Built in Florida in 1981 on Ten Thousand Island which is south of Marco Island, and only accessible via water, the ultra-modern Dome House is a complex of stilted concrete igloos slowly being reclaimed by the sea.
A number of legends have sprung up surrounding the origins of the crumbling cluster of domes at the tip of Cape Romano. Everything from a secret cult to aliens have been credited with creating the space-age buildings but the truth is that the now-empty concrete bubbles were born from the mind of retired oil producer, Bob Lee. The structures were built in 1981 and in Lee’s initial conception, the eccentric vacation home was to be a self-sufficient, eco-friendly relaxation spot for his family. Among the innovations at the site are the raised units themselves which would be heated by lighting fires among the concrete pylons beneath the rooms, and the dome-shaped roofs which were to direct rainwater into troughs that would then be collected for showering and dishwater.
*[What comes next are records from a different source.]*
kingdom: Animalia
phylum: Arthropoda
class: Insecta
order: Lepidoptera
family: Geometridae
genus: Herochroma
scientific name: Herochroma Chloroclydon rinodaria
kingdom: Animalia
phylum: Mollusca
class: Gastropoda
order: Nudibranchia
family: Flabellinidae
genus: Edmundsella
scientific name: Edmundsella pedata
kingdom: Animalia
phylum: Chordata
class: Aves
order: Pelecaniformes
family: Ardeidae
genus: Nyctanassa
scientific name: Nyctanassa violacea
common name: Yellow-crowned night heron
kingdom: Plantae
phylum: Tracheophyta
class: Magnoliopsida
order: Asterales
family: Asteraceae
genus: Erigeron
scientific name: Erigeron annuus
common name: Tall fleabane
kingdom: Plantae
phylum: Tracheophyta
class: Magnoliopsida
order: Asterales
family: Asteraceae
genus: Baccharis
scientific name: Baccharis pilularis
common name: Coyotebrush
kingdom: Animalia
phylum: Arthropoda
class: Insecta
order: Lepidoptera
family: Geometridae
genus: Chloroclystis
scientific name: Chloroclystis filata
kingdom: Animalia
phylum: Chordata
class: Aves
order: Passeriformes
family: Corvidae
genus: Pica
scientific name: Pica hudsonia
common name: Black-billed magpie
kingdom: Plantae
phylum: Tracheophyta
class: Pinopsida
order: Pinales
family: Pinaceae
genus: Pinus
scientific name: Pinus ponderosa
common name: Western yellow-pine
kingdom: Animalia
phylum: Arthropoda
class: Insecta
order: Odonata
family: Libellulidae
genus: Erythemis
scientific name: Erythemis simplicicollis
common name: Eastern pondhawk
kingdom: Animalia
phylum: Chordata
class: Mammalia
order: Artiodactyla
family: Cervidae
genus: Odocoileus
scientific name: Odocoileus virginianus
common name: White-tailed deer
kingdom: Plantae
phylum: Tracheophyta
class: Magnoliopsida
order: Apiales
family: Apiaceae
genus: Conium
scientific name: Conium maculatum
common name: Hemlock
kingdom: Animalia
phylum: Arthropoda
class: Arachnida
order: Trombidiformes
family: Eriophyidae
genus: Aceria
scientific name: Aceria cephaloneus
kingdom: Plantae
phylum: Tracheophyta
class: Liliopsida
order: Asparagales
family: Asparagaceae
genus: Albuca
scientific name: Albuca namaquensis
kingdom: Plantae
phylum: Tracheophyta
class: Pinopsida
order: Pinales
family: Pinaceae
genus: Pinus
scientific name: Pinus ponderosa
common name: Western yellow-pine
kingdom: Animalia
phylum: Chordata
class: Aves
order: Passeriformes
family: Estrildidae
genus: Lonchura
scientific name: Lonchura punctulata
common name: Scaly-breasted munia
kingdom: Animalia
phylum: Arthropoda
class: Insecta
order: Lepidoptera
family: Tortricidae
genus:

Even the tumultuous Florida weather was taken into account and the sturdy, rounded domes were able to sustain hurricane winds with little damage. Unfortunately as the landscape on the edge of the island began to change, simple erosion finally made the homes unlivable. The firm beach on which the domes were built began to be overtaken by the sea, until the domes were surrounded on all sides by water. They only survive thanks to the concrete pillars elevating them above the water level.
The Dome House was repurchased in 2001, and while the new owner attempted to refurbish the site, property taxes and prohibitive construction costs delayed the project until there was little chance of saving the buildings. With no chance of reclamation, the abandoned domes make an excellent setting for both wildlife and wild legends.